#### [WHAT THE TASK ASKS]
Recast the lines from the first one through the line containing "Un tribunal antiterrorista de T" as a Markdown table with the columns Row and Line. Number each row and omit blank lines.

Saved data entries

○ ○ ○ ○ ○

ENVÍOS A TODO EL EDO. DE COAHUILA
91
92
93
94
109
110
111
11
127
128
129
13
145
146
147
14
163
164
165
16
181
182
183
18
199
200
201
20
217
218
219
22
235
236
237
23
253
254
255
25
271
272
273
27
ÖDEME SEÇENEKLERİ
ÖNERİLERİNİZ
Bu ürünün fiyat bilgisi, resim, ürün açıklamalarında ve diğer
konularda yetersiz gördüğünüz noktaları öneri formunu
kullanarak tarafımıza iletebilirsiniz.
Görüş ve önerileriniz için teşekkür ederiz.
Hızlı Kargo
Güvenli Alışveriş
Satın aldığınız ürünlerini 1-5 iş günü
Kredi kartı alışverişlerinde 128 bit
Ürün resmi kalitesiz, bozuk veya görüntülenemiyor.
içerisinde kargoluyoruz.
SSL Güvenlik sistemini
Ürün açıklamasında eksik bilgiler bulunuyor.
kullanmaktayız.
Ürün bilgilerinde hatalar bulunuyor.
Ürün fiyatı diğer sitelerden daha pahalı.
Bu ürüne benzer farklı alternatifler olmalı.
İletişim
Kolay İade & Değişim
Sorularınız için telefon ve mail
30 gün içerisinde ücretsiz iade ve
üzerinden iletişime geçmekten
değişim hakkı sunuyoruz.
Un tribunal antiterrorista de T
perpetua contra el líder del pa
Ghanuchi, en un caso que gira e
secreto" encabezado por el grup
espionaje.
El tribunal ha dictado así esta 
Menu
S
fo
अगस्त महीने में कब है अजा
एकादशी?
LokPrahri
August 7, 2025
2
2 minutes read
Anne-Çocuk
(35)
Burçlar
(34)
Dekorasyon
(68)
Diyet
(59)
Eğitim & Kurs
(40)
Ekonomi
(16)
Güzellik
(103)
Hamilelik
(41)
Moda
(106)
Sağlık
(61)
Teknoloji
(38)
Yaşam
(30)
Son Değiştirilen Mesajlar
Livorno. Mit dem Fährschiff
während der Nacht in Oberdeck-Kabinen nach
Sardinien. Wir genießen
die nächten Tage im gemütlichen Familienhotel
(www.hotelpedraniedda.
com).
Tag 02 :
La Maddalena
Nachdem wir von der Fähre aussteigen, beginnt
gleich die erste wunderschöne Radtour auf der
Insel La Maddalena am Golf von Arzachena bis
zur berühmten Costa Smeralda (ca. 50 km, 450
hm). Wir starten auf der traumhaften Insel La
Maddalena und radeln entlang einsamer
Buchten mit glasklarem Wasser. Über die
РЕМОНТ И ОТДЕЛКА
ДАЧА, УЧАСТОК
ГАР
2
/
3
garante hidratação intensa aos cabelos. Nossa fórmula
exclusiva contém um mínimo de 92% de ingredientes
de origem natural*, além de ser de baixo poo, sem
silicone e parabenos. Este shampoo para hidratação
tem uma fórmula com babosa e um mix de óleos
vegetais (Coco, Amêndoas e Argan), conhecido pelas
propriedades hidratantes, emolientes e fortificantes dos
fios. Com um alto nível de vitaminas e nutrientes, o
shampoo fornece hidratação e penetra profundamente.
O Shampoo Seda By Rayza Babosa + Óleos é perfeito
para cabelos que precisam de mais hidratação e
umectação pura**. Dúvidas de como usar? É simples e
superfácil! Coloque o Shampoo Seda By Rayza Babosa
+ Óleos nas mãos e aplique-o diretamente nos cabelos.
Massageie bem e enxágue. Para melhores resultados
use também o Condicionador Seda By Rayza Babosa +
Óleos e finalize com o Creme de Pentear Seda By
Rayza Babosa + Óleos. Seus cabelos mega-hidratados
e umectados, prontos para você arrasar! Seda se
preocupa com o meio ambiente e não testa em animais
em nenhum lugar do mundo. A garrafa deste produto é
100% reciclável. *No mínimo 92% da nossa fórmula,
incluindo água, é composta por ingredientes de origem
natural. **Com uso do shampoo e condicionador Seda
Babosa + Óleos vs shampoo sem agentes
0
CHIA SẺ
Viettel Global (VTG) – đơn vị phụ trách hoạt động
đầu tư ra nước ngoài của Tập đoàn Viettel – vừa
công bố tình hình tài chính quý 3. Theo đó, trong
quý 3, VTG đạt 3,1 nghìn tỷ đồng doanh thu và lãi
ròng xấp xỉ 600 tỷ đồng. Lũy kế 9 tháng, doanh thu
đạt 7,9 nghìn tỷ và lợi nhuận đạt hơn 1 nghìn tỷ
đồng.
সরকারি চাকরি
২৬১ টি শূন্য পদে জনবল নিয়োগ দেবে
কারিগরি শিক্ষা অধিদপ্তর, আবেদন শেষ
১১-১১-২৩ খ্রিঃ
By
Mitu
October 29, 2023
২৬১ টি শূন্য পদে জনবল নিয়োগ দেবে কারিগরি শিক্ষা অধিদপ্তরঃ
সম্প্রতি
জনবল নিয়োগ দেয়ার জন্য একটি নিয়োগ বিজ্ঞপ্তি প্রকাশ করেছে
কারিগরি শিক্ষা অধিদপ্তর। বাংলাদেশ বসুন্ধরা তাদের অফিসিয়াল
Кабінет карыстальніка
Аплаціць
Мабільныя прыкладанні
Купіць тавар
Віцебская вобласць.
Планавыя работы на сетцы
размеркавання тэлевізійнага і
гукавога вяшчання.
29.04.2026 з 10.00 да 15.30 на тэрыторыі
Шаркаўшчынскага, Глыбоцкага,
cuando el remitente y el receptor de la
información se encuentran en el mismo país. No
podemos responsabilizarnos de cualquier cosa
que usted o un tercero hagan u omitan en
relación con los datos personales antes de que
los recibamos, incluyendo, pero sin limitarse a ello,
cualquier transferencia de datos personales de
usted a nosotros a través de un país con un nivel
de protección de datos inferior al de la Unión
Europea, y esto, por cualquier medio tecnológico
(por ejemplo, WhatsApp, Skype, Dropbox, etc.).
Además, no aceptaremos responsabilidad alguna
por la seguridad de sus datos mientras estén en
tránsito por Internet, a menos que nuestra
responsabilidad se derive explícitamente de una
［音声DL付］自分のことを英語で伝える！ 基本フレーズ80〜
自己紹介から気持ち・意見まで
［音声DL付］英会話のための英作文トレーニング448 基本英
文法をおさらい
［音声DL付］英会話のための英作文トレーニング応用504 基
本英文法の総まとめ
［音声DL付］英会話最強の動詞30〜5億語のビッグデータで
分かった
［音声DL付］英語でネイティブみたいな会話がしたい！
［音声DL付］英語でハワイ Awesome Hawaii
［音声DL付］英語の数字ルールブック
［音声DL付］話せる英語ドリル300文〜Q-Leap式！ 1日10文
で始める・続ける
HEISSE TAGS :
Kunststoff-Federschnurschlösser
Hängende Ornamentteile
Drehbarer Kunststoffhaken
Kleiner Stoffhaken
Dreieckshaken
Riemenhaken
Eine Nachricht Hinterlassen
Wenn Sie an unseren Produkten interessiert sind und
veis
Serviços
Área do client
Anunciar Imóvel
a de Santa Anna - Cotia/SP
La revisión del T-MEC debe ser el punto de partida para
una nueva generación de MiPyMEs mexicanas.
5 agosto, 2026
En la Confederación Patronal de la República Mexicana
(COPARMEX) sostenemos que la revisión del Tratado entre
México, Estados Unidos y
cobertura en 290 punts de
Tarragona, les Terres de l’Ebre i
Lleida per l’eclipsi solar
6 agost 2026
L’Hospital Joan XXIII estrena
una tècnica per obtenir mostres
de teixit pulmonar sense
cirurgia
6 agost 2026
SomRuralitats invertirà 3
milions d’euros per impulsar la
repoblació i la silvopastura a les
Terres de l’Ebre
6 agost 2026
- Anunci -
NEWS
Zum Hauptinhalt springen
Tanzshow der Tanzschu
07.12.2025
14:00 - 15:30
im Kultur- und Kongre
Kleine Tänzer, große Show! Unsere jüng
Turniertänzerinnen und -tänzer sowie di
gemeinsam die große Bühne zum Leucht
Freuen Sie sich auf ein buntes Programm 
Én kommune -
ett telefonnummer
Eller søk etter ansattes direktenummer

○ ○ ○ ○ ○

#### [SOLUTION TO THE PROBLEM]
| Row | Line |
|---|---|
| 1 | ENVÍOS A TODO EL EDO. DE COAHUILA |
| 2 | 91 |
| 3 | 92 |
| 4 | 93 |
| 5 | 94 |
| 6 | 109 |
| 7 | 110 |
| 8 | 111 |
| 9 | 11 |
| 10 | 127 |
| 11 | 128 |
| 12 | 129 |
| 13 | 13 |
| 14 | 145 |
| 15 | 146 |
| 16 | 147 |
| 17 | 14 |
| 18 | 163 |
| 19 | 164 |
| 20 | 165 |
| 21 | 16 |
| 22 | 181 |
| 23 | 182 |
| 24 | 183 |
| 25 | 18 |
| 26 | 199 |
| 27 | 200 |
| 28 | 201 |
| 29 | 20 |
| 30 | 217 |
| 31 | 218 |
| 32 | 219 |
| 33 | 22 |
| 34 | 235 |
| 35 | 236 |
| 36 | 237 |
| 37 | 23 |
| 38 | 253 |
| 39 | 254 |
| 40 | 255 |
| 41 | 25 |
| 42 | 271 |
| 43 | 272 |
| 44 | 273 |
| 45 | 27 |
| 46 | ÖDEME SEÇENEKLERİ |
| 47 | ÖNERİLERİNİZ |
| 48 | Bu ürünün fiyat bilgisi, resim, ürün açıklamalarında ve diğer |
| 49 | konularda yetersiz gördüğünüz noktaları öneri formunu |
| 50 | kullanarak tarafımıza iletebilirsiniz. |
| 51 | Görüş ve önerileriniz için teşekkür ederiz. |
| 52 | Hızlı Kargo |
| 53 | Güvenli Alışveriş |
| 54 | Satın aldığınız ürünlerini 1-5 iş günü |
| 55 | Kredi kartı alışverişlerinde 128 bit |
| 56 | Ürün resmi kalitesiz, bozuk veya görüntülenemiyor. |
| 57 | içerisinde kargoluyoruz. |
| 58 | SSL Güvenlik sistemini |
| 59 | Ürün açıklamasında eksik bilgiler bulunuyor. |
| 60 | kullanmaktayız. |
| 61 | Ürün bilgilerinde hatalar bulunuyor. |
| 62 | Ürün fiyatı diğer sitelerden daha pahalı. |
| 63 | Bu ürüne benzer farklı alternatifler olmalı. |
| 64 | İletişim |
| 65 | Kolay İade & Değişim |
| 66 | Sorularınız için telefon ve mail |
| 67 | 30 gün içerisinde ücretsiz iade ve |
| 68 | üzerinden iletişime geçmekten |
| 69 | değişim hakkı sunuyoruz. |
| 70 | Un tribunal antiterrorista de T |